On ABC's "Nightline" news program a few years ago, Dave Marash got it right: "Little League loves to say all its games are played on a level playing field. Well, if that's true today it's because of a bulldozer named the Cannon Street Y All-Stars that leveled the playing field in Charleston." The bulldozer was operated by children who had not yet turned 13.
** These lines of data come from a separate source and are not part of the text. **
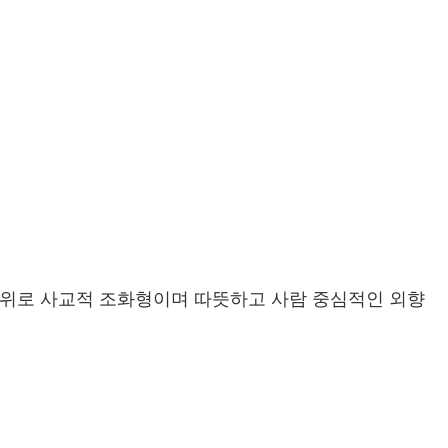
는 8위로 사교적 조화형이며 따뜻하고 사람 중심적인 외향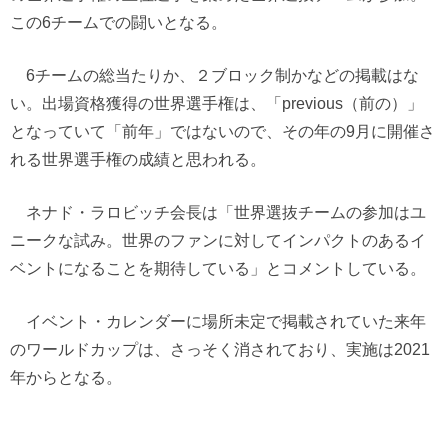
この6チームでの闘いとなる。
6チームの総当たりか、２ブロック制かなどの掲載はな
い。出場資格獲得の世界選手権は、「previous（前の）」
となっていて「前年」ではないので、その年の9月に開催さ
れる世界選手権の成績と思われる。
ネナド・ラロビッチ会長は「世界選抜チームの参加はユ
ニークな試み。世界のファンに対してインパクトのあるイ
ベントになることを期待している」とコメントしている。
イベント・カレンダーに場所未定で掲載されていた来年
のワールドカップは、さっそく消されており、実施は2021
年からとなる。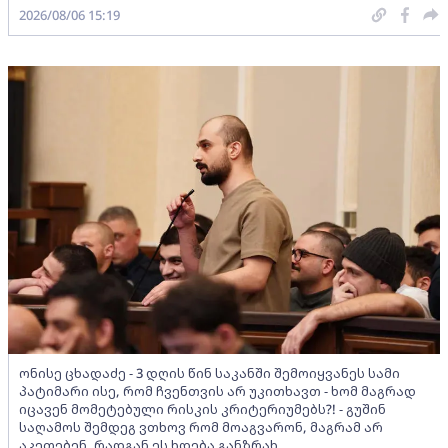
2026/08/06 15:19
ონისე ცხადაძე - 3 დღის წინ საკანში შემოიყვანეს სამი
პატიმარი ისე, რომ ჩვენთვის არ უკითხავთ - ხომ მაგრად
იცავენ მომეტებული რისკის კრიტერიუმებს?! - გუშინ
საღამოს შემდეგ ვთხოვ რომ მოაგვარონ, მაგრამ არ
აკეთებენ, რადგან ეს ხდება განზრახ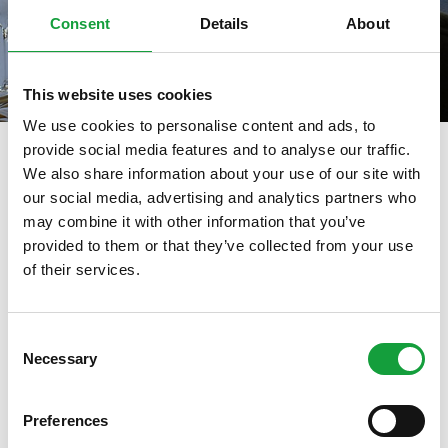
Consent
Details
About
This website uses cookies
We use cookies to personalise content and ads, to
provide social media features and to analyse our traffic.
We also share information about your use of our site with
our social media, advertising and analytics partners who
tag directory
>
giovanni alajmo
may combine it with other information that you’ve
Giovanni Alajmo
provided to them or that they’ve collected from your use
of their services.
ISCRIVITI ALLA NEWSLETTER
Di seguito tutti i contenuti taggati con:
Giovanni Alajmo
Consent
Necessary
Resta aggiornato su tutte le ultime novita nel campo
Selection
ARTICOLI, ARTICOLI
della ristorazione e del food.
Preferences
ISCRIVITI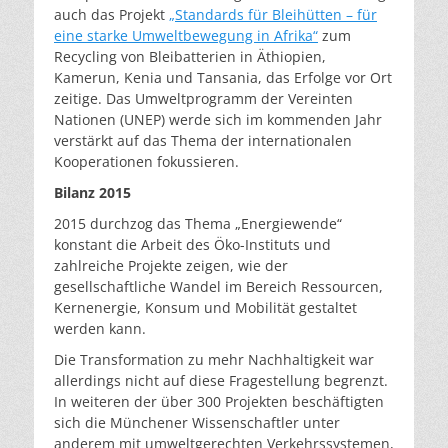
auch das Projekt
„Standards für Bleihütten – für
eine starke Umweltbewegung in Afrika“
zum
Recycling von Bleibatterien in Äthiopien,
Kamerun, Kenia und Tansania, das Erfolge vor Ort
zeitige. Das Umweltprogramm der Vereinten
Nationen (UNEP) werde sich im kommenden Jahr
verstärkt auf das Thema der internationalen
Kooperationen fokussieren.
Bilanz 2015
2015 durchzog das Thema „Energiewende“
konstant die Arbeit des Öko-Instituts und
zahlreiche Projekte zeigen, wie der
gesellschaftliche Wandel im Bereich Ressourcen,
Kernenergie, Konsum und Mobilität gestaltet
werden kann.
Die Transformation zu mehr Nachhaltigkeit war
allerdings nicht auf diese Fragestellung begrenzt.
In weiteren der über 300 Projekten beschäftigten
sich die Münchener Wissenschaftler unter
anderem mit umweltgerechten Verkehrssystemen,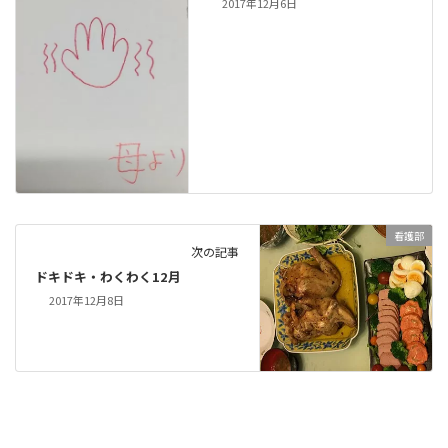
2017年12月6日
看護部
次の記事
ドキドキ・わくわく12月
2017年12月8日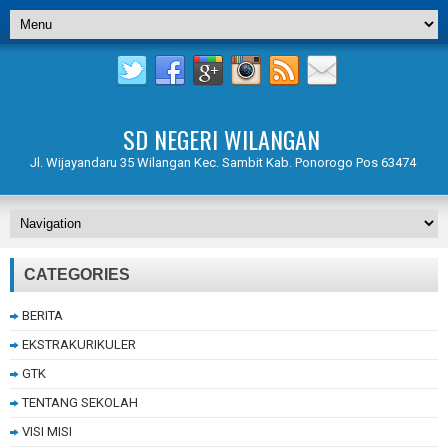
SD NEGERI WILANGAN
Jl. Wijayandaru 35 Wilangan Kec. Sambit Kab. Ponorogo Pos 63474
CATEGORIES
BERITA
EKSTRAKURIKULER
GTK
TENTANG SEKOLAH
VISI MISI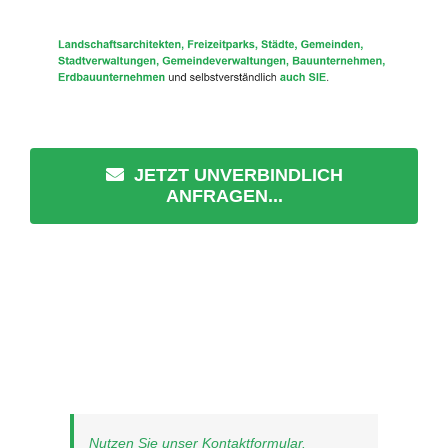
JETZT UNVERBINDLICH
ANFRAGEN...
Nutzen Sie unser Kontaktformular.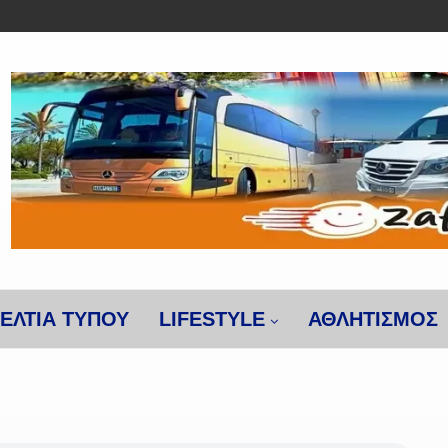
ΕΛΤΙΑ ΤΥΠΟΥ
LIFESTYLE
ΑΘΛΗΤΙΣΜΌΣ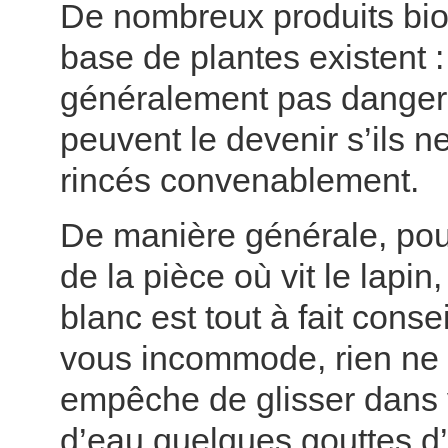
De nombreux produits bio
base de plantes existent : 
généralement pas dangere
peuvent le devenir s’ils n
rincés convenablement.
De manière générale, pour
de la pièce où vit le lapin,
blanc est tout à fait consei
vous incommode, rien ne
empêche de glisser dans 
d’eau quelques gouttes d’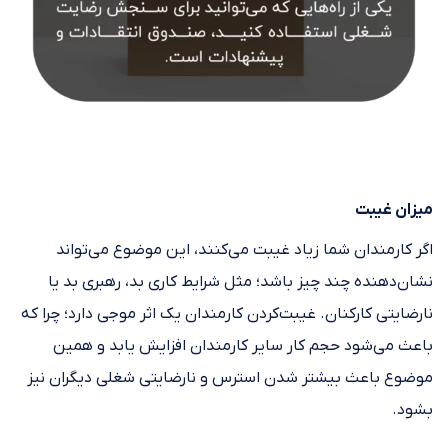
میزان غیبت
اگر کارمندان شما زیاد غیبت می‌کنند، این موضوع می‌تواند
نشان‌دهنده چند چیز باشد؛ مثل شرایط کاری بد، رهبری بد یا
نارضایتی کارکنان. غیبت‌کردن کارمندان یک اثر موجی دارد؛ چرا که
باعث می‌شود حجم کار سایر کارمندان افزایش یابد و همین
موضوع باعث بیشتر شدن استرس و نارضایتی شغلی دیگران نیز
بشود.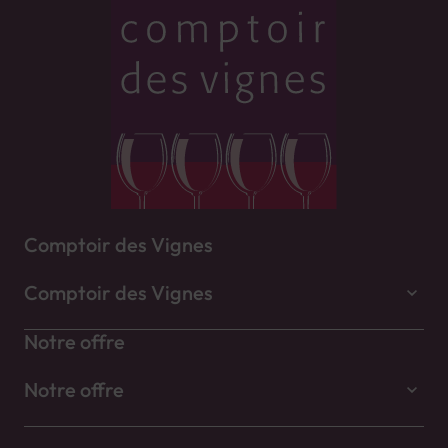
Comptoir des Vignes
Comptoir des Vignes
Notre offre
Notre offre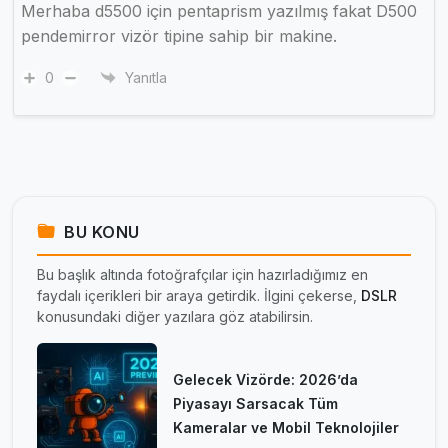
Merhaba d5500 için pentaprism yazılmış fakat D500
pendemirror vizör tipine sahip bir makine.
0
Yanıtla
BU KONU
Bu başlık altında fotoğrafçılar için hazırladığımız en
faydalı içerikleri bir araya getirdik. İlgini çekerse,
DSLR
konusundaki diğer yazılara göz atabilirsin.
Gelecek Vizörde: 2026’da
Piyasayı Sarsacak Tüm
Kameralar ve Mobil Teknolojiler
As this month's "Youth Sports Heroes," each All-Star deserves mention here. The players are John Bailey, Charles Bradley, Vermont Brown, William Godfrey, Vernon C. Grey, Allen Jackson, Carl Johnson, John Mack, Leroy Major, David Middleton, Arthur Peoples, John Rivers, Norman Robinson, and Maurice Singleton. The alternates are Leroy Carter and George Gregory. The coaches and founders are Lee J. Bennett, Walter Burke, Rufus Dilligard, A.O. Graham, Robert Morrison, R.H. Penn and Benjamin Singleton. The honorary team member is Augustus Holt.
"Classy men," indeed.
Sources: George F. Will, The Little League All Stars Who Were Never Beaten, Washington Post, Jan. 11, 2012; Cannon St. Stars' Shared Victory, Post and Courier, Aug. 26, 2005, p. 10A (editorial); Bart Wright, They Were Just a Bunch of Kids Who Wanted to Play Baseball, Greenville News, Aug. 17, 2005, at 16C; National Public Radio, Talk of the Nation, John Bailey Discusses the Cannon Street Little League Team, Aug. 17, 2005; Tony Bartelme, 50 Years Later, All Stars Reflect on Missed Chance, Post and Courier, Aug. 14, 2005, p. 1B; ABC News, Field of Dreams - Former Little League Team Celebrated, World News Tonight Saturday, Aug. 13, 2005; ABC News Nightline, America in Black and White, Aug. 11, 2005; Seanna Adcox, School Brings History of Segregation to Life, Apr. 27, 2004, at 1D; Stan Grossfeld, Black Team Barred in '55 a Big Hit in Little League '02, Aug. 20, 2002, E1; Hail Our Cannon Street Champs, Post and Courier, Aug. 17, 2002, at 14A (editorial); Gene Sapakoff, Cannon Street All-Stars Get to Smile, Post and Courier, Aug. 6, 2000, at 1; Gene Sapakoff, '55 Cannon Street All-Stars to be Honored, Post and Courier, Aug. 5, 2000, at 1; Gene Sapakoff, The Most Significant Team You've Never Heard Of, Post and Courier, Oct. 25, 1995, at 1; Margot Theis Raven, Let Them Play (2005) at p. 25; Gene Sapakoff, 1955 Cannon Street All-Star Team Honored With Historical Marker, Post and Courier, July 13, 2012; Gene Sapakoff, Little League's Civil War, Sports Illustrated, Oct. 30, 1995.